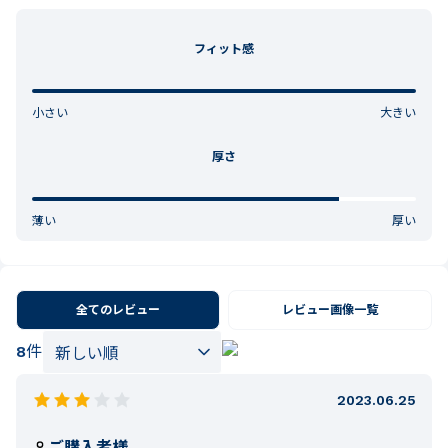
フィット感
小さい
大きい
厚さ
薄い
厚い
全てのレビュー
レビュー画像一覧
8
件
2023.06.25
ご購入者様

*****

— What to produce —
Return all the data exactly, and keep the pictures out.

— Solution to this task —
フィット感
小さい
大きい
厚さ
薄い
厚い
全てのレビュー
レビュー画像一覧
8
件
2023.06.25
ご購入者様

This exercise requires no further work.